Responses by Active Theory.
Background: The “Million Piece Mission” is an online multiplayer puzzle developed for the US Air Force. Ultimately, the goal was to connect users through digital media during the COVID-19 epidemic. The popularity of puzzles has surged since quarantine began, and this piqued interest made this ambitious and challenging project one worth pursuing. Created with potential Air Force recruits and enthusiasts in mind, this puzzle allowed us to utilize our Dreamwave platform—which facilitates massively multiplayer experiences on the web—in a way that forged connection and fun in hard times.
Design core: The experience centers around the puzzle image. The image is divided into smaller tiles, each of which is given a difficulty rating based on image composition. Users can select a section of the puzzle to complete with other users in real-time. We incorporated an element of competition by letting users create profiles to save their progress. A dossier section enables visitors of the site to learn more about the history behind the artifacts in the museum puzzle image.
The design of the site draws from US Air Force branding and the style is reminiscent of the Air Force website. With a gridded background, neutral colors, and a futuristic feel, the experience feels sleek and sophisticated while still being engaging for puzzlers.
Challenges: Sourcing an image large enough for such an enormous puzzle. We did research and some math to figure out how large an image would have to be so that it could be divided into a million pieces and how large the pieces themselves would be. While we looked into some gigapixel images of space, they didn’t seem to be visually complex enough to make the different sections of the puzzle interesting to complete. Eventually we found a 1.03 gigapixel image of the Air Force Museum in Dayton, Ohio, which not only fit the technical requirements (the puzzle ultimately contains 1.2 million pieces), but also was content rich enough to be fun and educational for users.

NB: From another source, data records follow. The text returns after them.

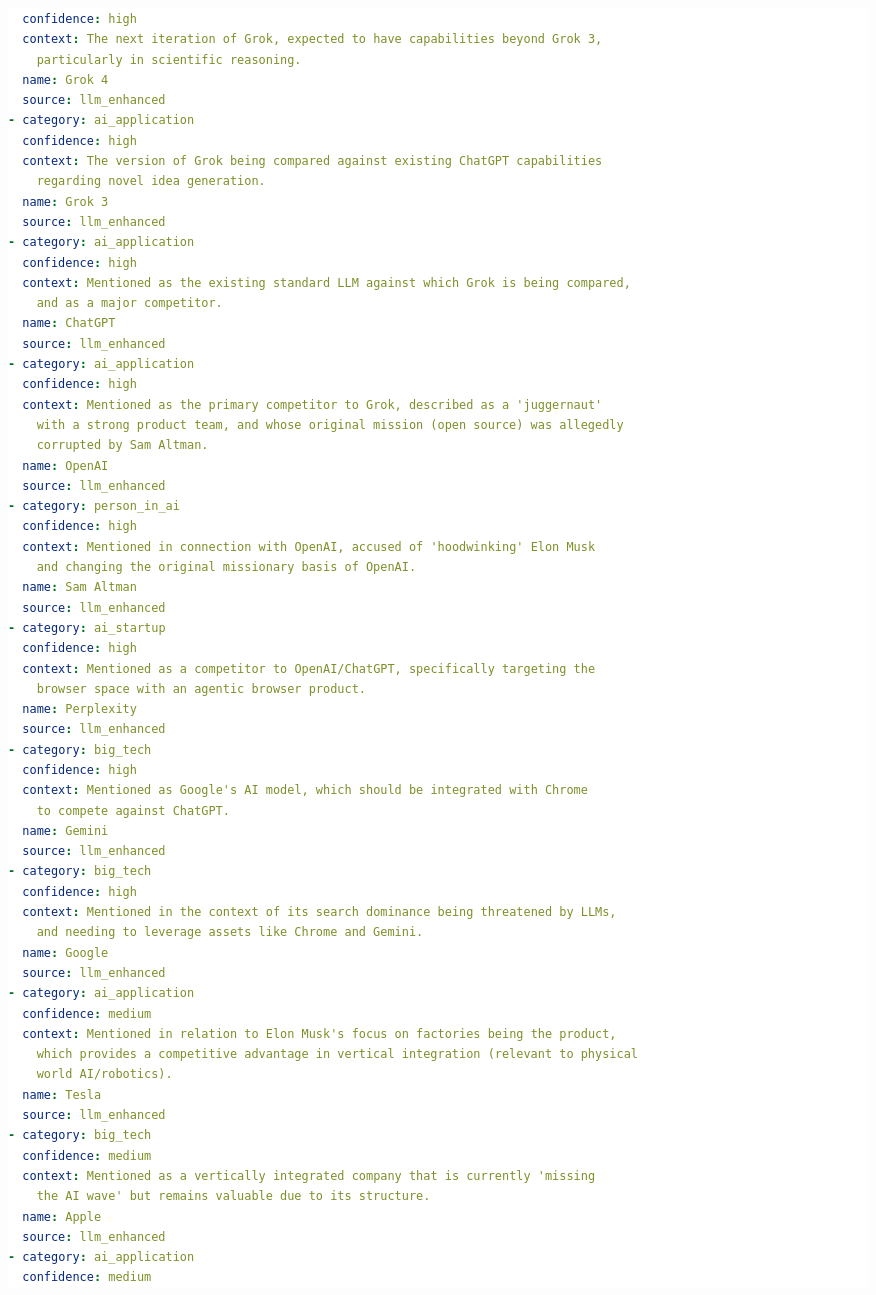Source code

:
```yaml
  confidence: high
  context: The next iteration of Grok, expected to have capabilities beyond Grok 3,
    particularly in scientific reasoning.
  name: Grok 4
  source: llm_enhanced
- category: ai_application
  confidence: high
  context: The version of Grok being compared against existing ChatGPT capabilities
    regarding novel idea generation.
  name: Grok 3
  source: llm_enhanced
- category: ai_application
  confidence: high
  context: Mentioned as the existing standard LLM against which Grok is being compared,
    and as a major competitor.
  name: ChatGPT
  source: llm_enhanced
- category: ai_application
  confidence: high
  context: Mentioned as the primary competitor to Grok, described as a 'juggernaut'
    with a strong product team, and whose original mission (open source) was allegedly
    corrupted by Sam Altman.
  name: OpenAI
  source: llm_enhanced
- category: person_in_ai
  confidence: high
  context: Mentioned in connection with OpenAI, accused of 'hoodwinking' Elon Musk
    and changing the original missionary basis of OpenAI.
  name: Sam Altman
  source: llm_enhanced
- category: ai_startup
  confidence: high
  context: Mentioned as a competitor to OpenAI/ChatGPT, specifically targeting the
    browser space with an agentic browser product.
  name: Perplexity
  source: llm_enhanced
- category: big_tech
  confidence: high
  context: Mentioned as Google's AI model, which should be integrated with Chrome
    to compete against ChatGPT.
  name: Gemini
  source: llm_enhanced
- category: big_tech
  confidence: high
  context: Mentioned in the context of its search dominance being threatened by LLMs,
    and needing to leverage assets like Chrome and Gemini.
  name: Google
  source: llm_enhanced
- category: ai_application
  confidence: medium
  context: Mentioned in relation to Elon Musk's focus on factories being the product,
    which provides a competitive advantage in vertical integration (relevant to physical
    world AI/robotics).
  name: Tesla
  source: llm_enhanced
- category: big_tech
  confidence: medium
  context: Mentioned as a vertically integrated company that is currently 'missing
    the AI wave' but remains valuable due to its structure.
  name: Apple
  source: llm_enhanced
- category: ai_application
  confidence: medium
```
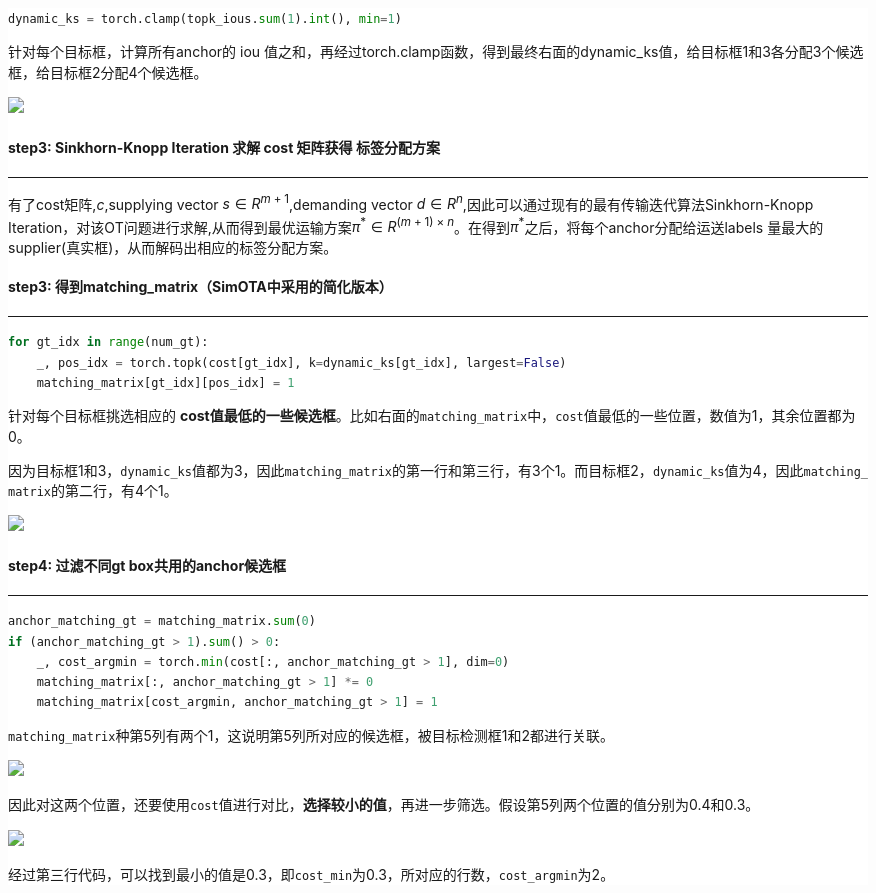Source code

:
 ```python
dynamic_ks = torch.clamp(topk_ious.sum(1).int(), min=1)
```

针对每个目标框，计算所有anchor的 iou 值之和，再经过torch.clamp函数，得到最终右面的dynamic_ks值，给目标框1和3各分配3个候选框，给目标框2分配4个候选框。

![](https://img-blog.csdnimg.cn/5d201e39c3c64f0990988b74f0eb18e7.png?x-oss-process=image#pic_center)

#### step3: Sinkhorn-Knopp Iteration 求解 cost 矩阵获得 标签分配方案

------

有了cost矩阵,$c$,supplying vector $s \in R^{m+1}$,demanding vector $d \in R^n$,因此可以通过现有的最有传输迭代算法Sinkhorn-Knopp Iteration，对该OT问题进行求解,从而得到最优运输方案$\pi ^* \in R^{(m+1) \times n}$。在得到$\pi ^ *$之后，将每个anchor分配给运送labels 量最大的supplier(真实框)，从而解码出相应的标签分配方案。

#### step3: 得到matching_matrix（SimOTA中采用的简化版本）

------



```python
for gt_idx in range(num_gt):
    _, pos_idx = torch.topk(cost[gt_idx], k=dynamic_ks[gt_idx], largest=False)
    matching_matrix[gt_idx][pos_idx] = 1
```

针对每个目标框挑选相应的 **cost值最低的一些候选框**。比如右面的`matching_matrix`中，`cost`值最低的一些位置，数值为1，其余位置都为0。

因为目标框1和3，`dynamic_ks`值都为3，因此`matching_matrix`的第一行和第三行，有3个1。而目标框2，`dynamic_ks`值为4，因此`matching_matrix`的第二行，有4个1。

![](https://img-blog.csdnimg.cn/830952fa5c7c44c0b4d8081e0cfab8b9.png?x-oss-process=image#pic_center)

#### step4: 过滤不同gt box共用的anchor候选框

------



```python
anchor_matching_gt = matching_matrix.sum(0)
if (anchor_matching_gt > 1).sum() > 0:
    _, cost_argmin = torch.min(cost[:, anchor_matching_gt > 1], dim=0)
    matching_matrix[:, anchor_matching_gt > 1] *= 0
    matching_matrix[cost_argmin, anchor_matching_gt > 1] = 1
```

`matching_matrix`种第5列有两个1，这说明第5列所对应的候选框，被目标检测框1和2都进行关联。

![](https://img-blog.csdnimg.cn/90b418bc35094d49bea23d5be1bc54ac.png?x-oss-process=image#pic_center)

因此对这两个位置，还要使用`cost`值进行对比，**选择较小的值**，再进一步筛选。假设第5列两个位置的值分别为0.4和0.3。

![](https://img-blog.csdnimg.cn/97deedee4d0644aa877263d5ca16dba3.png?x-oss-process=image)

经过第三行代码，可以找到最小的值是0.3，即`cost_min`为0.3，所对应的行数，`cost_argmin`为2。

Navigation structure: We knew we had to create the navigation in a way that would help users understand the concept of the puzzle in a clear, intuitive way. Upon entering the site, users are presented with the full gigapixel image of the Air Force Museum, with uncompleted sections of the puzzle appearing as greyed out tiles. Also visible on the landing page are cursors showing other users on the site in real-time.
Rather than have all users attempt the entire puzzle in the same space, we divided the enormous image into 3,000 smaller tiles, each of which acts as its own puzzle that can be completed simultaneously with other users in a virtual “room.” These tiles then come together to complete the image.